++++ TASK INPUT ++++

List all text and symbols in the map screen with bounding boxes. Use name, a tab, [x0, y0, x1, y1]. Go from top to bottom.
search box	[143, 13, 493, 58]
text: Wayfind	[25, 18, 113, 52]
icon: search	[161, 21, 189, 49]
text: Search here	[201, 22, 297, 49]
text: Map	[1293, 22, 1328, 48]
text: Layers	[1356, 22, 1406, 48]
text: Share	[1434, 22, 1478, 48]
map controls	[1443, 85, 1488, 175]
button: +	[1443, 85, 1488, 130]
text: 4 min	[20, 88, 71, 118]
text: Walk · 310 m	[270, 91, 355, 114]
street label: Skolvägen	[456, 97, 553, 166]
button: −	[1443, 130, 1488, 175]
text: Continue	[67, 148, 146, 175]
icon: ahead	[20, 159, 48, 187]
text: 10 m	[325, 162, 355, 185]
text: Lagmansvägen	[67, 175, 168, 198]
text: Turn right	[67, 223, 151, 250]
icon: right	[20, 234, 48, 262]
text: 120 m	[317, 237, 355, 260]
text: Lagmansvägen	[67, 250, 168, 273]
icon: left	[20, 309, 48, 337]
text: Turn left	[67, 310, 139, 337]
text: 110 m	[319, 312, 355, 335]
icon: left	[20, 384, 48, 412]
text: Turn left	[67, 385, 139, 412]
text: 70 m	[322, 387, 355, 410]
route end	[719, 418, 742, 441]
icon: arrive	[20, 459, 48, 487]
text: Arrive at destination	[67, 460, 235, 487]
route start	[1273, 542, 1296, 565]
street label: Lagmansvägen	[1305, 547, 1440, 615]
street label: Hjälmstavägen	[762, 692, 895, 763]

++++

» **TASK TO COMPLETE**: Copy the entries word for word.

» **EXERCISE RESULT**:
List all text and symbols in the map screen with bounding boxes. Use name, a tab, [x0, y0, x1, y1]. Go from top to bottom.
search box	[143, 13, 493, 58]
text: Wayfind	[25, 18, 113, 52]
icon: search	[161, 21, 189, 49]
text: Search here	[201, 22, 297, 49]
text: Map	[1293, 22, 1328, 48]
text: Layers	[1356, 22, 1406, 48]
text: Share	[1434, 22, 1478, 48]
map controls	[1443, 85, 1488, 175]
button: +	[1443, 85, 1488, 130]
text: 4 min	[20, 88, 71, 118]
text: Walk · 310 m	[270, 91, 355, 114]
street label: Skolvägen	[456, 97, 553, 166]
button: −	[1443, 130, 1488, 175]
text: Continue	[67, 148, 146, 175]
icon: ahead	[20, 159, 48, 187]
text: 10 m	[325, 162, 355, 185]
text: Lagmansvägen	[67, 175, 168, 198]
text: Turn right	[67, 223, 151, 250]
icon: right	[20, 234, 48, 262]
text: 120 m	[317, 237, 355, 260]
text: Lagmansvägen	[67, 250, 168, 273]
icon: left	[20, 309, 48, 337]
text: Turn left	[67, 310, 139, 337]
text: 110 m	[319, 312, 355, 335]
icon: left	[20, 384, 48, 412]
text: Turn left	[67, 385, 139, 412]
text: 70 m	[322, 387, 355, 410]
route end	[719, 418, 742, 441]
icon: arrive	[20, 459, 48, 487]
text: Arrive at destination	[67, 460, 235, 487]
route start	[1273, 542, 1296, 565]
street label: Lagmansvägen	[1305, 547, 1440, 615]
street label: Hjälmstavägen	[762, 692, 895, 763]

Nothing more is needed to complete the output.